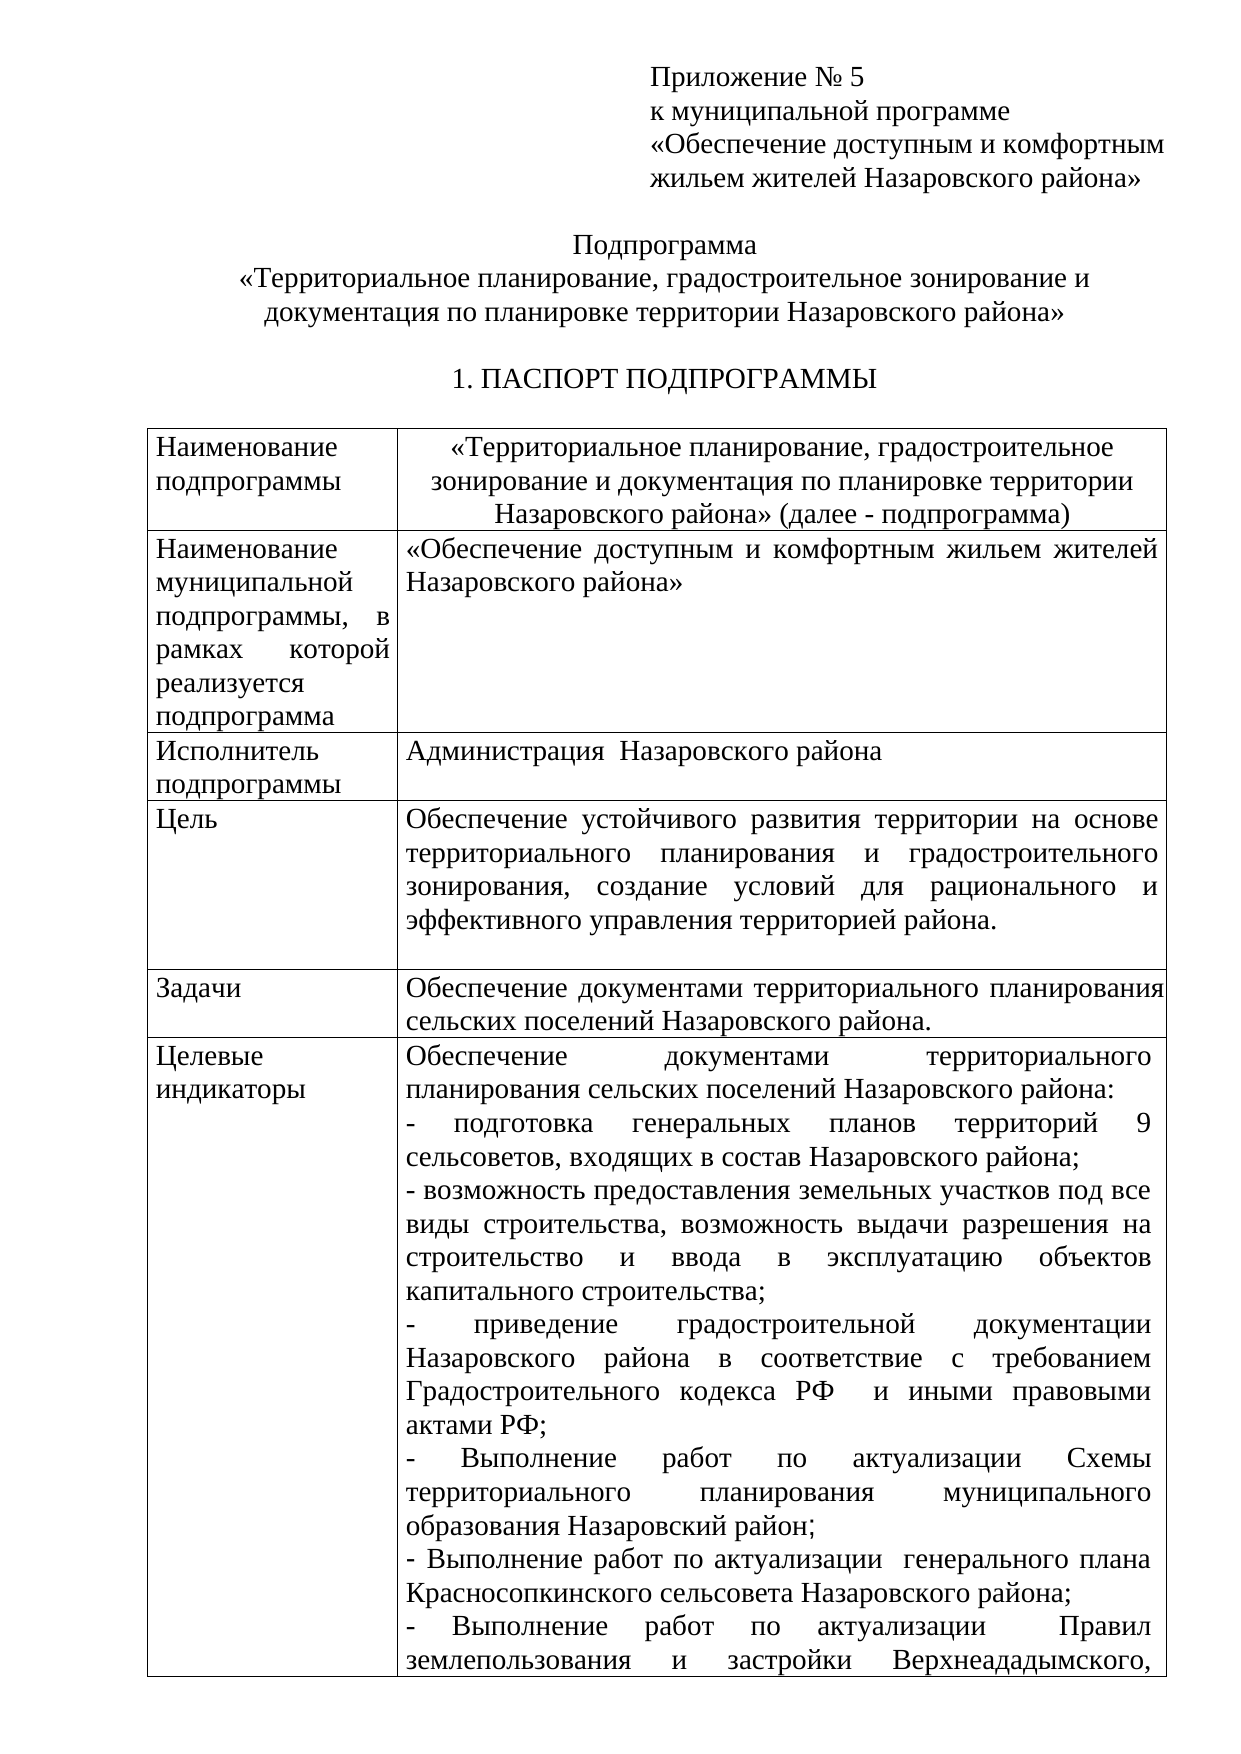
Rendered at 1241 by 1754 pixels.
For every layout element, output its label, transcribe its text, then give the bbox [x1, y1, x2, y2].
--
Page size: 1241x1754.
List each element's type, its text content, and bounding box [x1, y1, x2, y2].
...
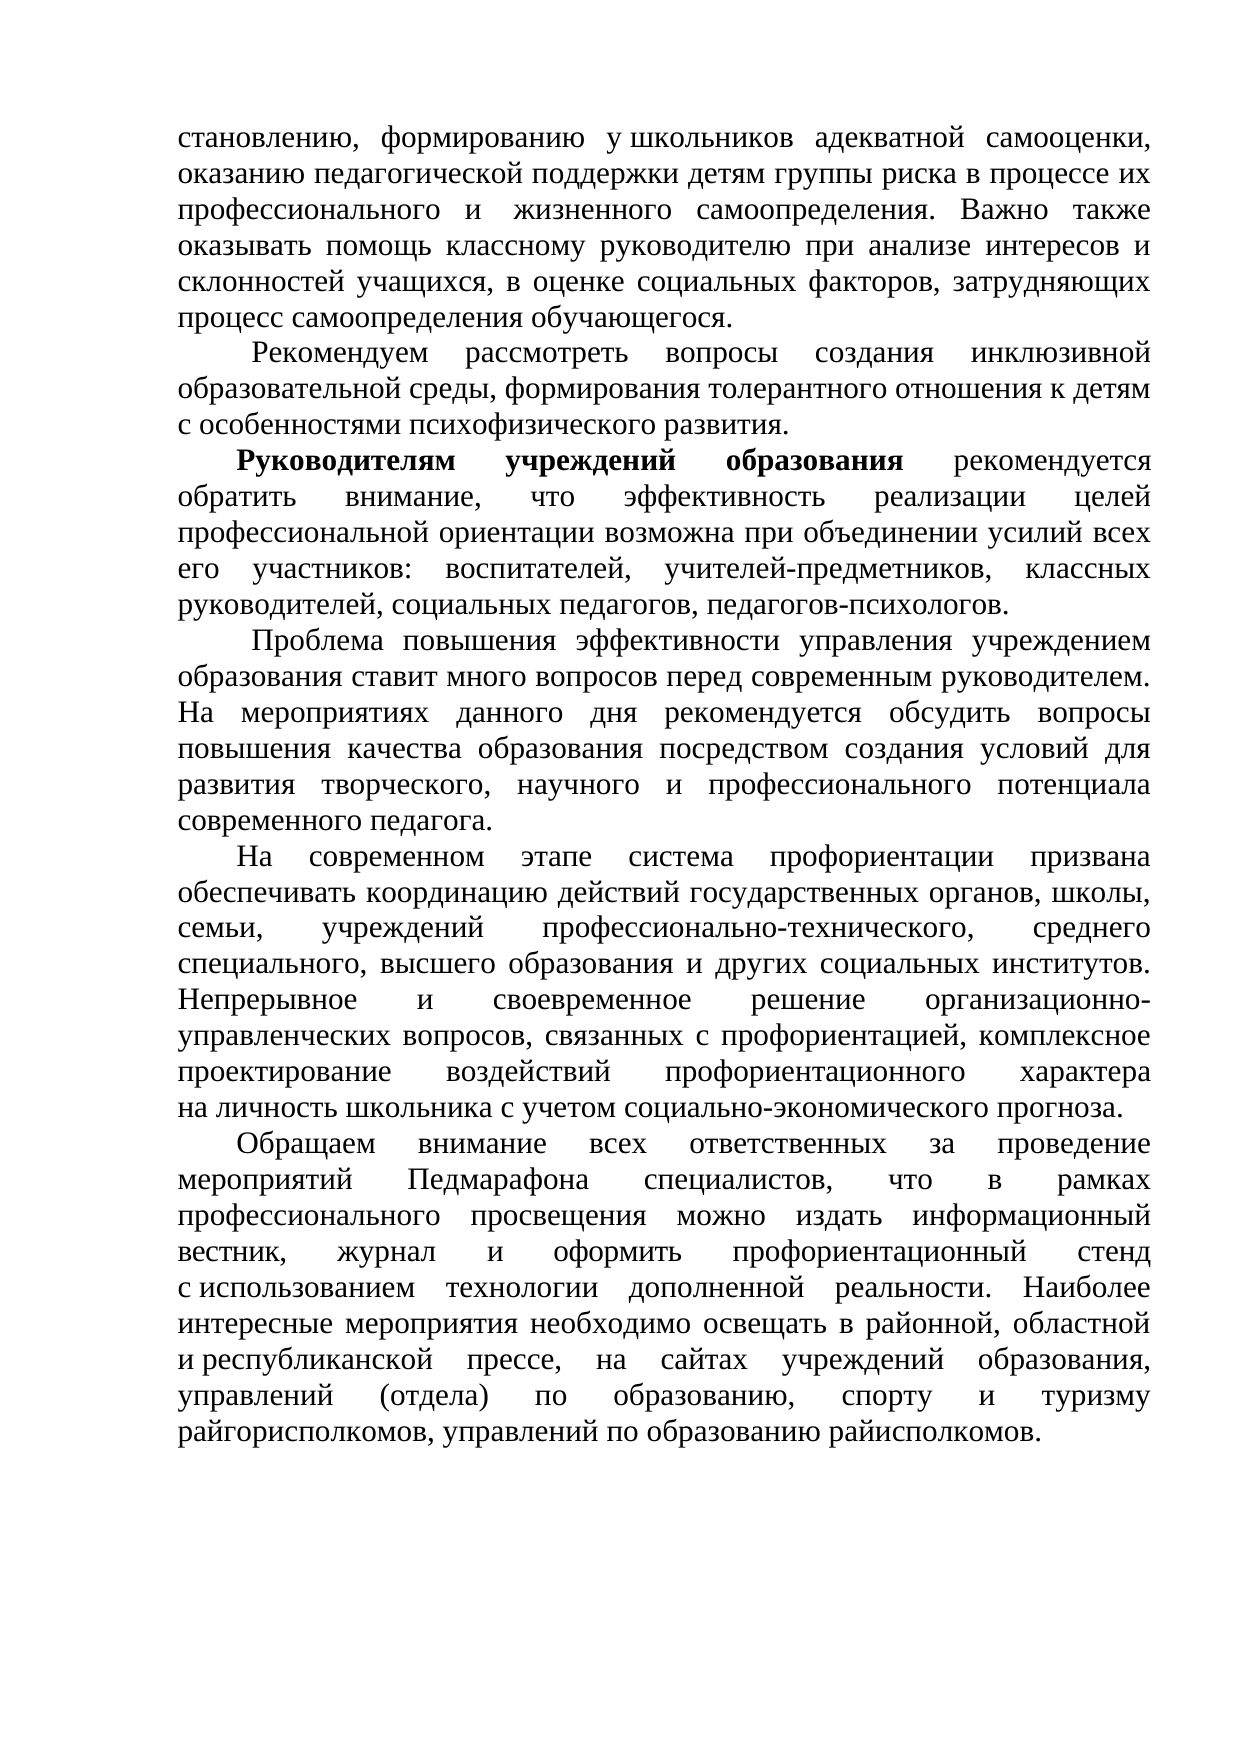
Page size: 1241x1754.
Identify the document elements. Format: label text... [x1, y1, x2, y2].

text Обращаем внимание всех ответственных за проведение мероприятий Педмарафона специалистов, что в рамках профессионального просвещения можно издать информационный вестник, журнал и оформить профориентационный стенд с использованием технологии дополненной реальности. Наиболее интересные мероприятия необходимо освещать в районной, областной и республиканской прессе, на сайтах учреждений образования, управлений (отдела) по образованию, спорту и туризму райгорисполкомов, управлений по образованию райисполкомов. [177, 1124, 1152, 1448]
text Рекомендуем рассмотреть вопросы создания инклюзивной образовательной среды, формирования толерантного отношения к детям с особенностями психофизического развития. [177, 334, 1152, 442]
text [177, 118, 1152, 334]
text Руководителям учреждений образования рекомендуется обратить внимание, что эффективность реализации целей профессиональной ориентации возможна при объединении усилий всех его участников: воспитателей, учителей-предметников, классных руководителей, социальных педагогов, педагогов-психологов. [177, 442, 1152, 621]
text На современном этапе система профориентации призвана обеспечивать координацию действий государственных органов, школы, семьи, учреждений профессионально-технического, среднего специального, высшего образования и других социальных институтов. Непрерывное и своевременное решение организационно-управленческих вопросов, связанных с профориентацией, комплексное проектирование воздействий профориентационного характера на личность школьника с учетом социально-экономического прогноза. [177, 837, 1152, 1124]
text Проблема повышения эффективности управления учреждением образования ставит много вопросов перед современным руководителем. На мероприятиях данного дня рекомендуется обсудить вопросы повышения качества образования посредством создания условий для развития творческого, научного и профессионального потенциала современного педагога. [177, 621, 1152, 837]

AIM OF THE EXERCISE: What is asked for is an exact copy of the lines above from the one containing "Rendered at 1241 by 1754 pixels." through the one containing "For every layout", and only those.

RESPONSE TO THE EXERCISE:
Rendered at 1241 by 1754 pixels.
For every layout element, output its label, transcribe its text, then give the bbox [x1, y1, x2, y2].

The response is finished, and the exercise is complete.